Après une allocution désespérée à la radio, le président demande à ses défenseurs de quitter les lieux. Resté seul, il se suicide d'une rafale de mitraillette. Il a 65 ans.
La junte militaire proclame l'état de siège dans tout le pays et dissout les partis. Dans les jours qui suivent, 45 000 personnes suspectes de sympathies marxistes sont raflées et concentrées dans le sinistre stade de Santiago (*).
Trois mille d'entre elles disparaissent tragiquement dans les geôles militaires ; beaucoup sont torturées avant d'être exécutées de diverses façons comme d'être lâchées du haut d'un avion dans l'océan !
200 000 Chiliens se sentant menacés prennent les chemins de l'exil.
Ce déchaînement de violence sadique vaudra un quart de siècle plus tard une inculpation de crime contre l'humanité à Augusto Pinochet.

La dictature en marche
Contre toute attente, le commandant de l'armée de terre a réussi à prendre l'ascendant sur ses homologues de l'air et de la marine. Animé par une immense soif de revanche, il utilise la violence pour asseoir son pouvoir sur le pays.
Après avoir laissé pendant quelques jours les militaires se défouler, il confie la police politique à un organisme à sa dévotion, la DINA (Dirección de Inteligencia Nacional). Celle-ci, dans les années suivantes, va méticuleusement traquer les opposants, au Chili et à l'étranger.
Le 30 septembre 1974, le général Carlos Prats et son épouse sont tués dans un attentat à la voiture piégée à Buenos Aires.

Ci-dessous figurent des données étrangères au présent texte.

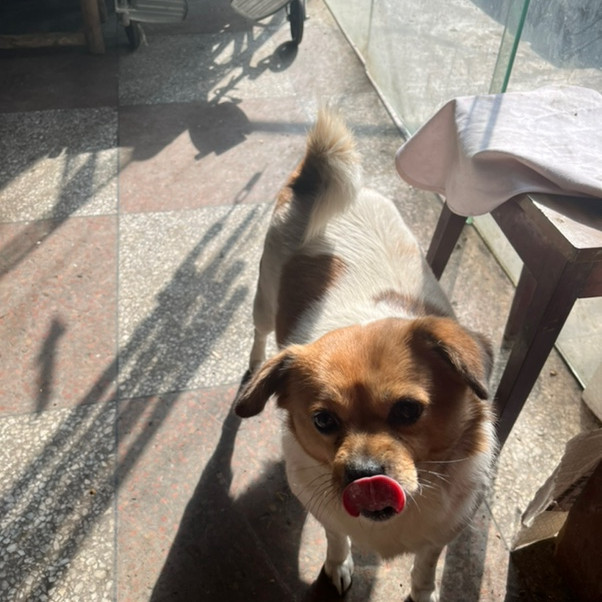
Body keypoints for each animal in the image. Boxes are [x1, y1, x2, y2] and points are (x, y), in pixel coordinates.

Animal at [234, 109, 496, 602]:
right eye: (323, 421)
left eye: (409, 411)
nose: (364, 474)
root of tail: (311, 178)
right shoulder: (329, 514)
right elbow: (337, 538)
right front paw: (337, 566)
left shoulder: (441, 533)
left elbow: (425, 567)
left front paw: (423, 592)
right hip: (264, 295)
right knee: (260, 332)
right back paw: (254, 367)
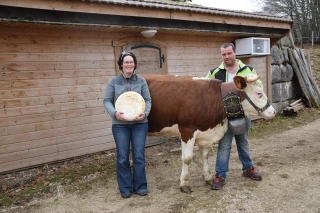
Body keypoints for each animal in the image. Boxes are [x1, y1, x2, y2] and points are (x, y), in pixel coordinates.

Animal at [142, 74, 276, 194]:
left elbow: (205, 155)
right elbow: (187, 158)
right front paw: (184, 183)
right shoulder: (187, 130)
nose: (273, 112)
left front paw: (208, 177)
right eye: (259, 93)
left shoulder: (206, 133)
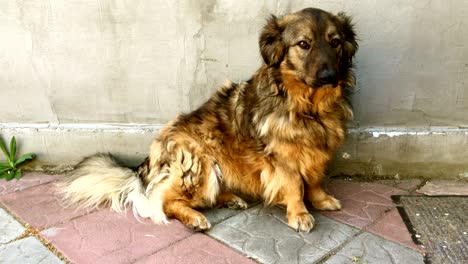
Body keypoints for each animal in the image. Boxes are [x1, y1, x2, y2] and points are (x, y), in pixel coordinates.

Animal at [59, 7, 358, 232]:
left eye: (335, 42)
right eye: (303, 44)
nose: (330, 76)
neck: (309, 108)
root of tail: (147, 163)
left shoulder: (317, 151)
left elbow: (315, 179)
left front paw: (321, 199)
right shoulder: (281, 158)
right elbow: (295, 184)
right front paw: (299, 214)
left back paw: (231, 199)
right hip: (199, 162)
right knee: (166, 202)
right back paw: (194, 218)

Deux ans plus tard, le 21 septembre 1976, à Washington, c'est le tour d'Orlando Letelier, économiste et ministre des Affaires étrangères de Salvador Allende.

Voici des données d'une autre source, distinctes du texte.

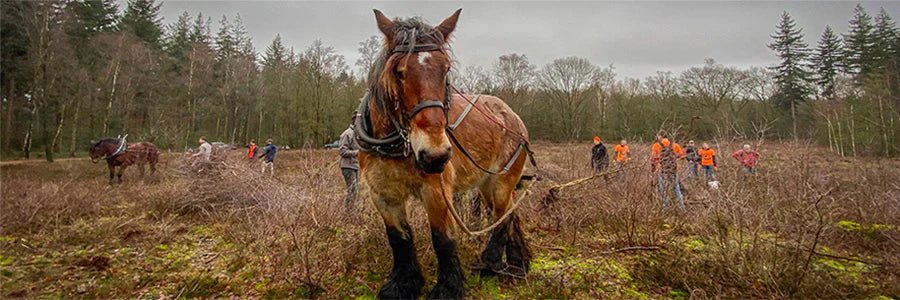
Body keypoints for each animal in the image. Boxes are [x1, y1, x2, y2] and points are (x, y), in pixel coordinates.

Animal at [356, 9, 532, 300]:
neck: (398, 146)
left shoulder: (437, 191)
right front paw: (403, 283)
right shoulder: (383, 194)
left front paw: (448, 288)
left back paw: (492, 261)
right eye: (398, 71)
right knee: (509, 213)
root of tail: (513, 116)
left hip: (502, 180)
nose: (435, 155)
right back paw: (518, 264)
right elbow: (398, 239)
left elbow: (442, 239)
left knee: (503, 216)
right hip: (485, 184)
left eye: (446, 68)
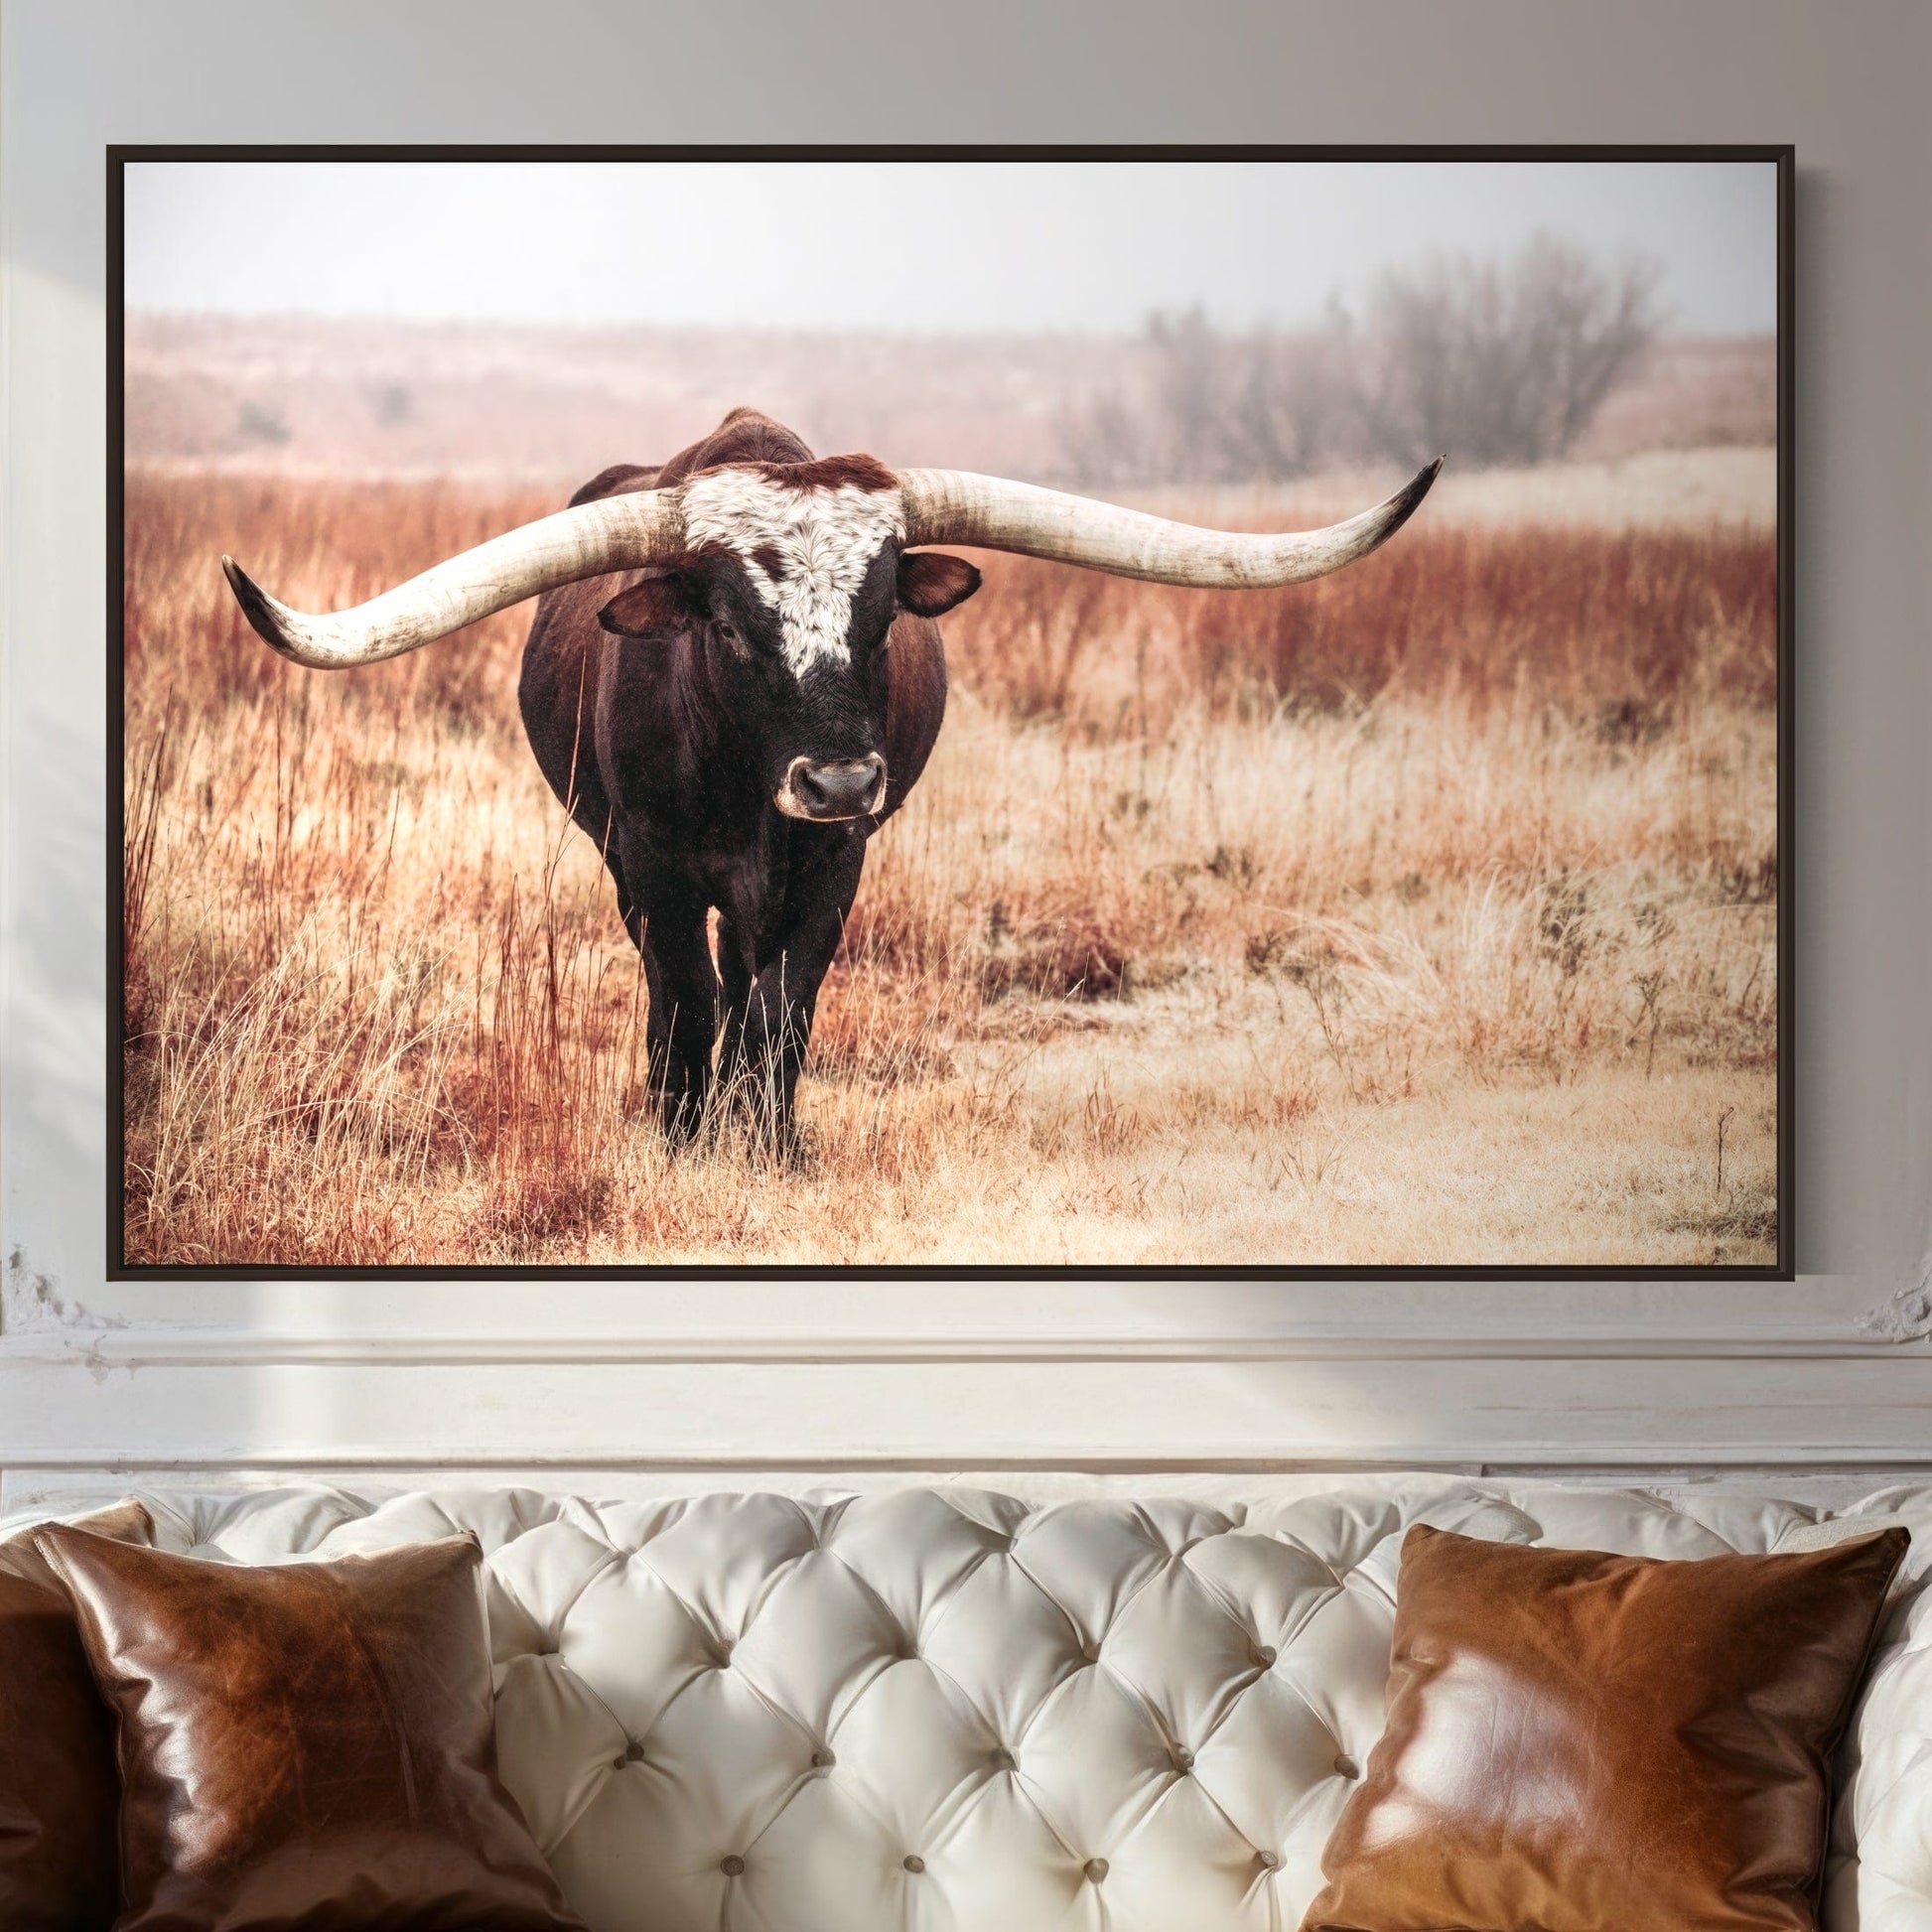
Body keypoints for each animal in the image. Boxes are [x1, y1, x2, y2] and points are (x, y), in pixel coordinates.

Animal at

Les entreprises nationalisées par les présidents précédents sont restituées à leurs anciens propriétaires cependant que sont privatisées de grandes entreprises publiques comme l'Entreprise nationale d'électricité. Le contrôle des prix est aboli, les barrières douanières abaissées, les investissements étrangers encouragés.

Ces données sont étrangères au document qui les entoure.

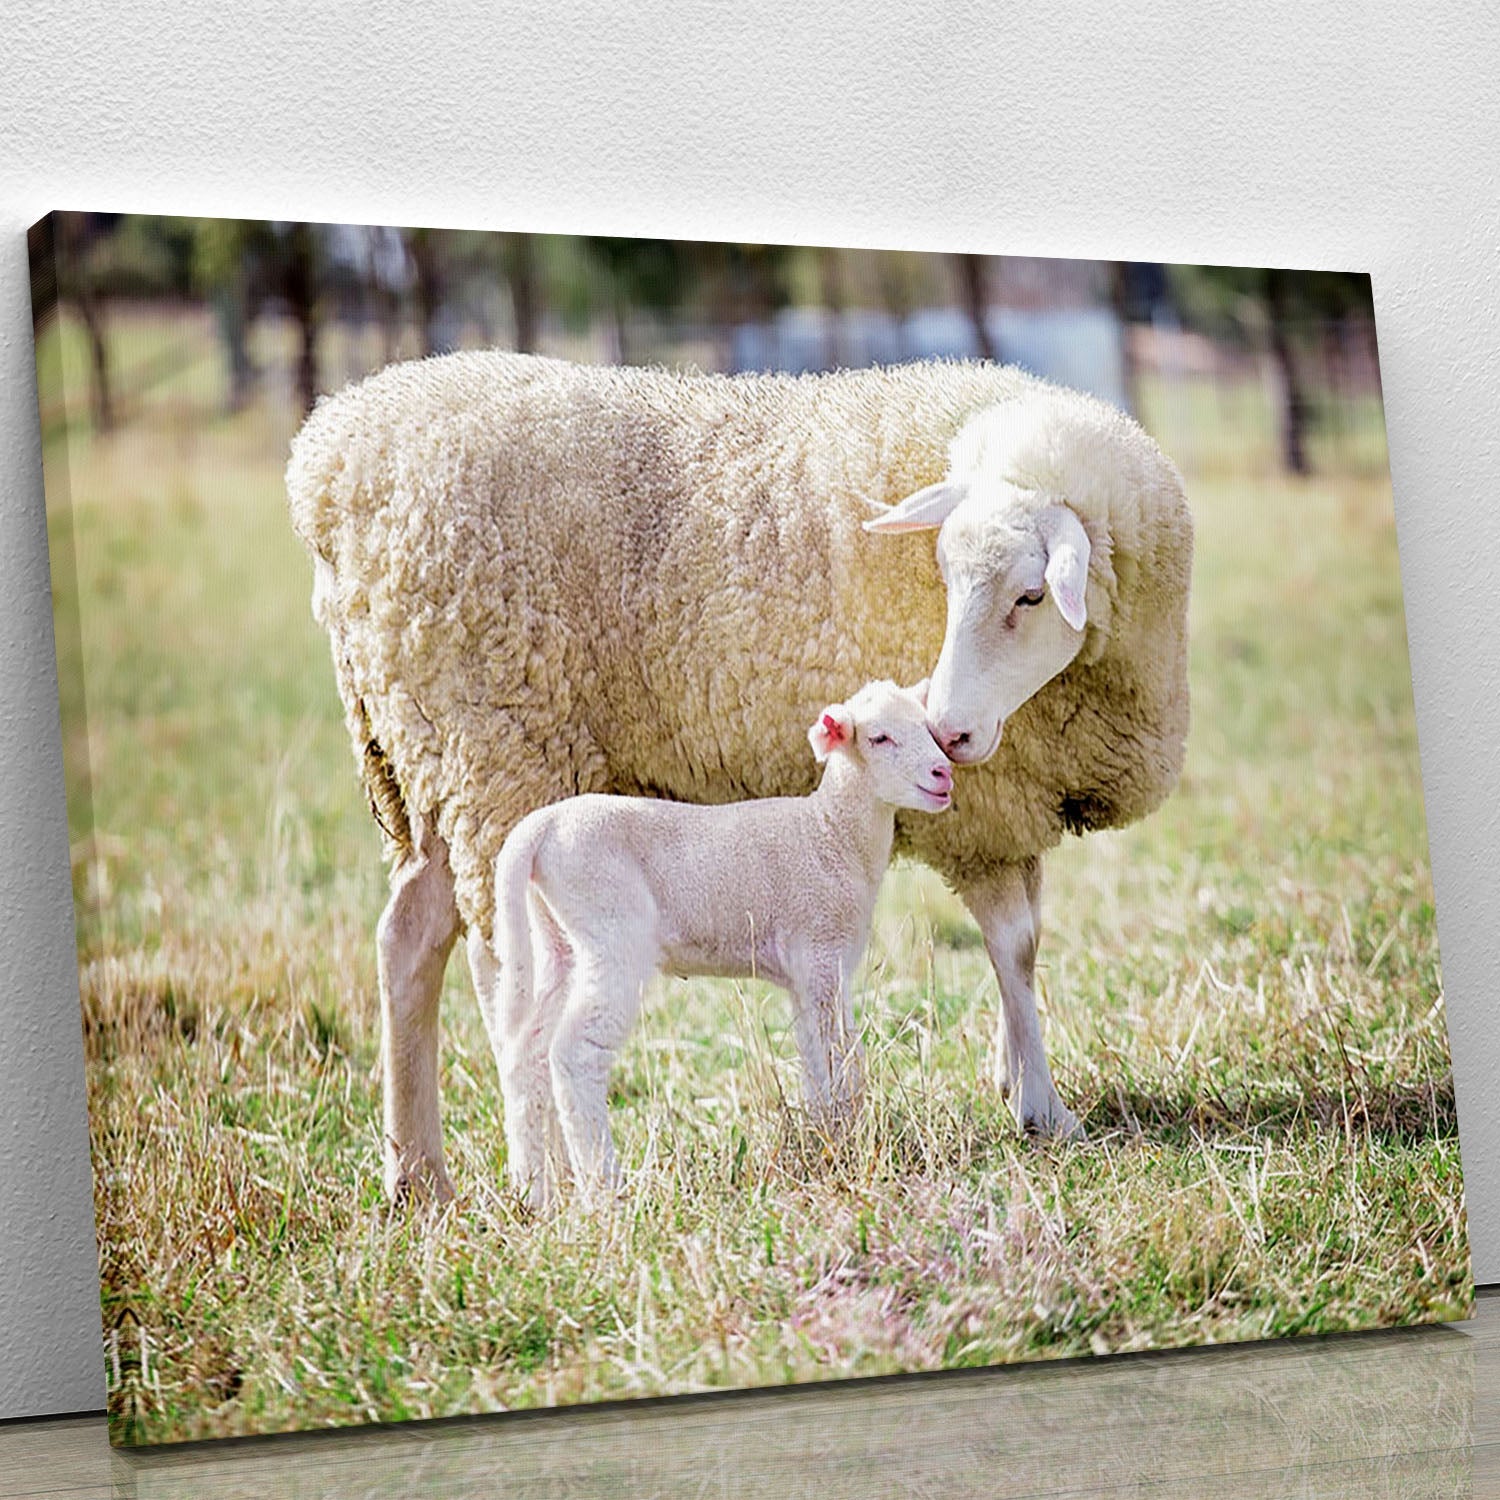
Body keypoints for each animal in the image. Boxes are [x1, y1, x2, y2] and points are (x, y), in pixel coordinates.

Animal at [490, 678, 952, 1208]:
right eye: (879, 738)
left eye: (927, 728)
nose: (943, 773)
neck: (830, 833)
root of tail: (541, 827)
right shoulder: (821, 952)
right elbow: (840, 1054)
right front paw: (849, 1137)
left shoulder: (805, 974)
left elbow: (815, 1059)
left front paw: (824, 1139)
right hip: (611, 927)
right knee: (574, 1052)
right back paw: (605, 1188)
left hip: (559, 940)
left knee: (525, 1052)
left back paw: (533, 1192)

La croissance économique ne tarde pas à s'accélérer mais c'est au prix d'une extrême aggravation des inégalités et de la pauvreté.
En 1980, Augusto Pinochet, soucieux de légitimer son pouvoir, appelle ses concitoyens à ratifier par plébiscite une nouvelle Constitution.
Le 5 octobre 1988, enfin, le « chef suprême de la Nation » met son pouvoir en jeu à l'occasion d'un référendum. Cette fois, l'URSS étant à l'agonie, il n'est plus d'aucune utilité pour Washington, qui n'a plus à craindre les menées soviétiques en Amérique latine. 54% des Chiliens se prononcent contre la prolongation du mandat de Pinochet.
Fin de règne
Augusto Pinochet quitte donc la présidence de la République le 11 mars 1990... tout en conservant huit ans encore le commandement de l'armée de terre ! Lentement, le Chili sort de la dictature et renoue avec ses traditions démocratiques.
Sénateur à vie, l'ancien dictateur est arrêté le 16 octobre 1998, lors d'un voyage à Londres, suite à une poursuite engagée par le juge espagnol Baltazar Garzon pour crime contre l'humanité. Il regagne le Chili après 503 jours de détention.
Il meurt le 10 décembre 2006, richissime mais honni par la plupart de ses concitoyens... Pendant ce temps, à La Havane (Cuba), un autre dictateur (Fidel Castro) arrive paisiblement au terme d'un demi-siècle de pouvoir ininterrompu.